The data section start

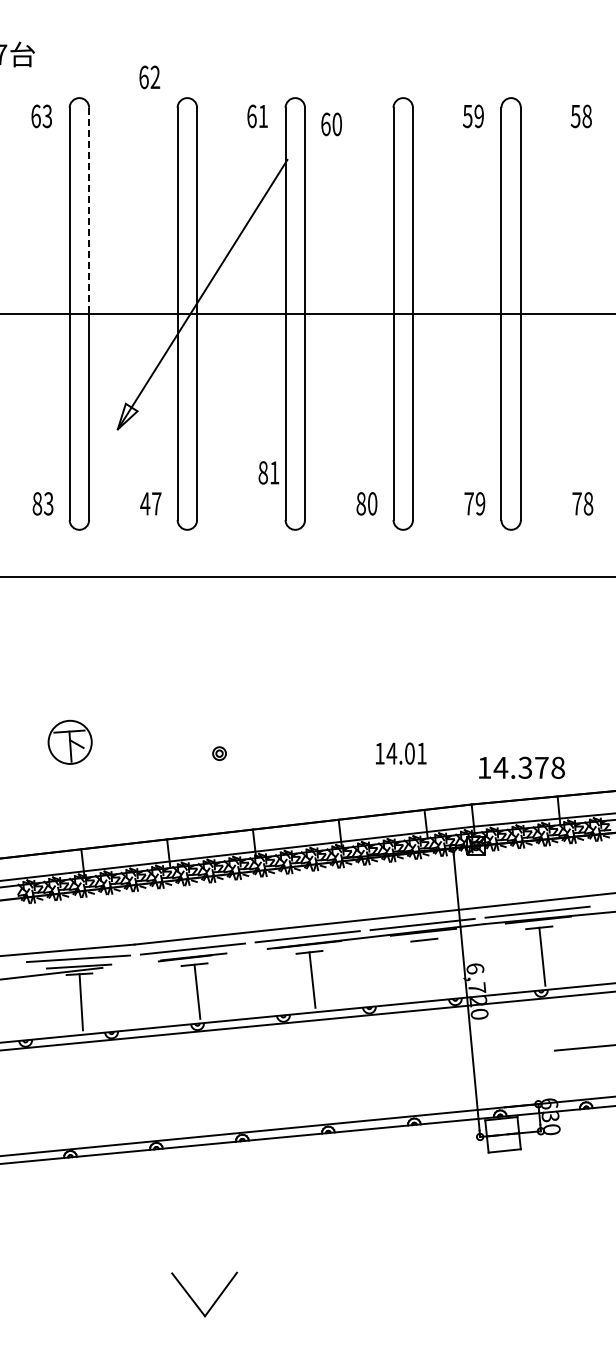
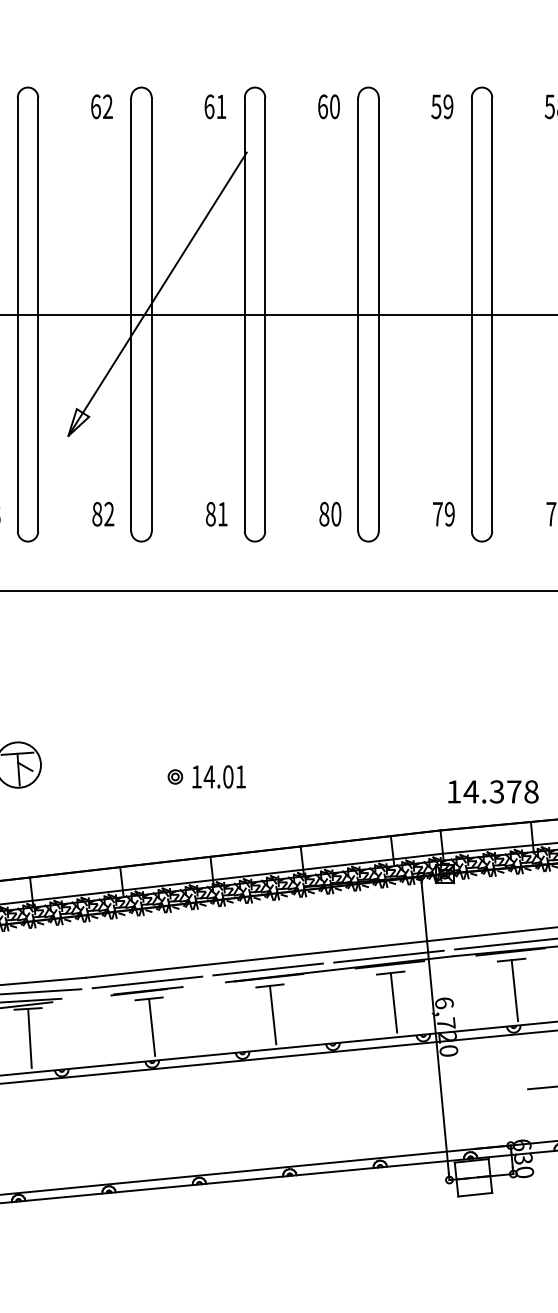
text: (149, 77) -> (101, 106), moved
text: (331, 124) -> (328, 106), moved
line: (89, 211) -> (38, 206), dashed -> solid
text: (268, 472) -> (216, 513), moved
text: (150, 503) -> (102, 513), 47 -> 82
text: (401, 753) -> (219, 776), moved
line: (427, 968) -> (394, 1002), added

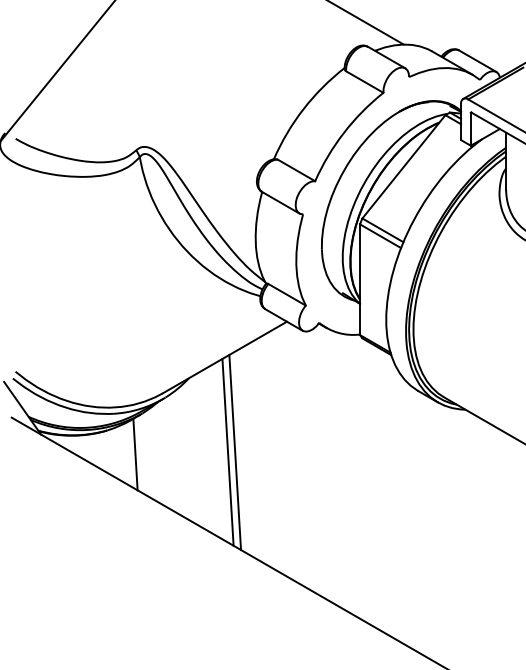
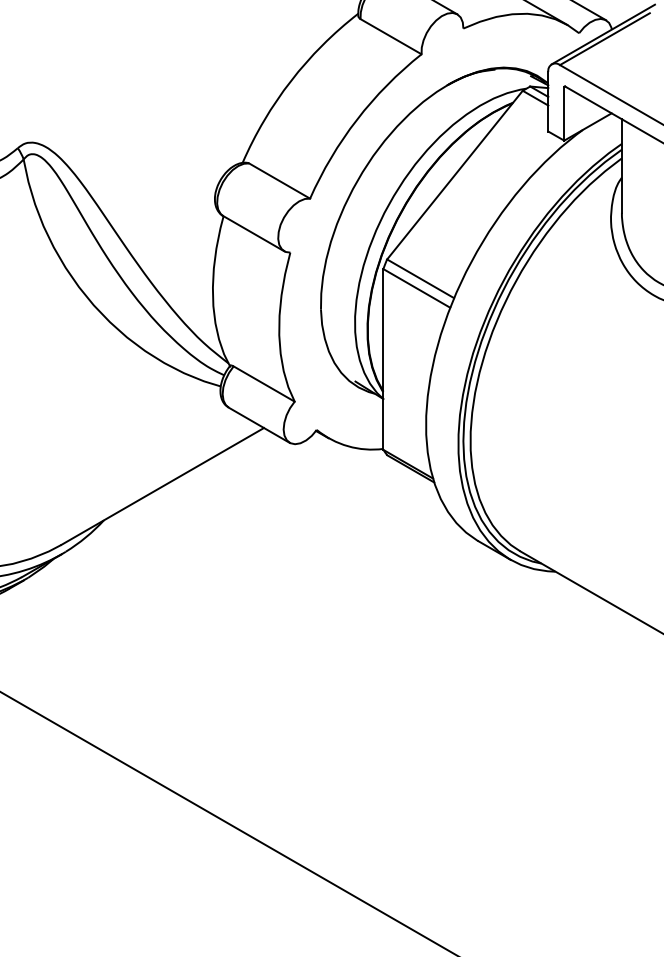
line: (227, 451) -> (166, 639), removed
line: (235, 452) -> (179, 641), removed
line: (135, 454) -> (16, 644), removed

The data section end

• [Try it] Could you retype every line above exactly as it appears, skipping the pictures?

• [Task response]
text: (149, 77) -> (101, 106), moved
text: (331, 124) -> (328, 106), moved
line: (89, 211) -> (38, 206), dashed -> solid
text: (268, 472) -> (216, 513), moved
text: (150, 503) -> (102, 513), 47 -> 82
text: (401, 753) -> (219, 776), moved
line: (427, 968) -> (394, 1002), added

line: (227, 451) -> (166, 639), removed
line: (235, 452) -> (179, 641), removed
line: (135, 454) -> (16, 644), removed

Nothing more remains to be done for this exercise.